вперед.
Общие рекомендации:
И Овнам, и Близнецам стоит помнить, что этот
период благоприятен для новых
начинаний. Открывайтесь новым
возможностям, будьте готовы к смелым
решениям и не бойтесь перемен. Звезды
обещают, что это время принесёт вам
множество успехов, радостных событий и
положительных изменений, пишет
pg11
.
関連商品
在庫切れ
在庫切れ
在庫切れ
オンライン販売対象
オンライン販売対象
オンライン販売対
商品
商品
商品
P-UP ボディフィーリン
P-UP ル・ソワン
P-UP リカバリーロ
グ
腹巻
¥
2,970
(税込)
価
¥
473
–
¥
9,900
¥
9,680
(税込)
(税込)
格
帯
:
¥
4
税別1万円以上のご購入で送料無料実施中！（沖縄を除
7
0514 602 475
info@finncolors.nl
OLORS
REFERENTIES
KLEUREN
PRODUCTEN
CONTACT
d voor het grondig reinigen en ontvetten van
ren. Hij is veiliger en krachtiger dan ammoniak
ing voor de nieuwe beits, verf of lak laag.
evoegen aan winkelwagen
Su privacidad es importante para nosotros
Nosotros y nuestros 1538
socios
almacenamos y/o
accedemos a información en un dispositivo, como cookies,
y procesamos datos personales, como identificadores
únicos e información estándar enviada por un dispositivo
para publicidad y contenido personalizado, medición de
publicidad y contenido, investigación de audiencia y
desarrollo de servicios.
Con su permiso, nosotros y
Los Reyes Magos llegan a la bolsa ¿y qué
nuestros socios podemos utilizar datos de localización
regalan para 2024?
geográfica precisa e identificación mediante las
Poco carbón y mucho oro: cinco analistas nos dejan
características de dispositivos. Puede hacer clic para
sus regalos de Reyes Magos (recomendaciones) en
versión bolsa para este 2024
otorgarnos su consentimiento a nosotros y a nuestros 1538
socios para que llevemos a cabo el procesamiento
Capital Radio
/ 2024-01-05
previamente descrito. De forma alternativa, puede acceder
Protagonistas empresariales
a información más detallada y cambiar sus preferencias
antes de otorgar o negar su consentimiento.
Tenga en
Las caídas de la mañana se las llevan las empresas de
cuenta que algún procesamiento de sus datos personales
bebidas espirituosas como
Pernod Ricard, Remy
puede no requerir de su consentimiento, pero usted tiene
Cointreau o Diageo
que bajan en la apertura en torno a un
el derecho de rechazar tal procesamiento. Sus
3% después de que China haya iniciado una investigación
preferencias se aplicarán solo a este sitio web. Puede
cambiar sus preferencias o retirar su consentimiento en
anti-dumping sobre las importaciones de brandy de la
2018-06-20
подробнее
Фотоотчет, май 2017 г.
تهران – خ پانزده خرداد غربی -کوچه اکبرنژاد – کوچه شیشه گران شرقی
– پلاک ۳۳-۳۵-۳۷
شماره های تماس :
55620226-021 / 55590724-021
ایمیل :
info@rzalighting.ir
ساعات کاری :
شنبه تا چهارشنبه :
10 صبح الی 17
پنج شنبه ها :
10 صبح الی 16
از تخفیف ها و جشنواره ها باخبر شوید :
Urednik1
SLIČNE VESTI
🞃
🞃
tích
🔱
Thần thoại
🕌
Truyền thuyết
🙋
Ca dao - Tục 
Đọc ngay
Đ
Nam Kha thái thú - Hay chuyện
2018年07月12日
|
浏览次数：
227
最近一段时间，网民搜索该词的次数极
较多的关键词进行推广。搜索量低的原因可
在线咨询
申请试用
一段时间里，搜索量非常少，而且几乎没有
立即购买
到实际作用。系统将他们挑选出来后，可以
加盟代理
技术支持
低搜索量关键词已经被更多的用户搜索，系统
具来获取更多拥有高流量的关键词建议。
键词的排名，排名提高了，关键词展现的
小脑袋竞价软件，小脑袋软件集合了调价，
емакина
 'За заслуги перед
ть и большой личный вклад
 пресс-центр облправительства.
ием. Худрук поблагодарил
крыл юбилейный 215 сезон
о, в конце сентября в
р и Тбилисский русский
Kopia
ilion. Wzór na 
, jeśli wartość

***

▶ What is being asked: Look at each line above and note whether it holds the word "cambiar". Report how many do, as the number only.

▶ Response to the exercise: 2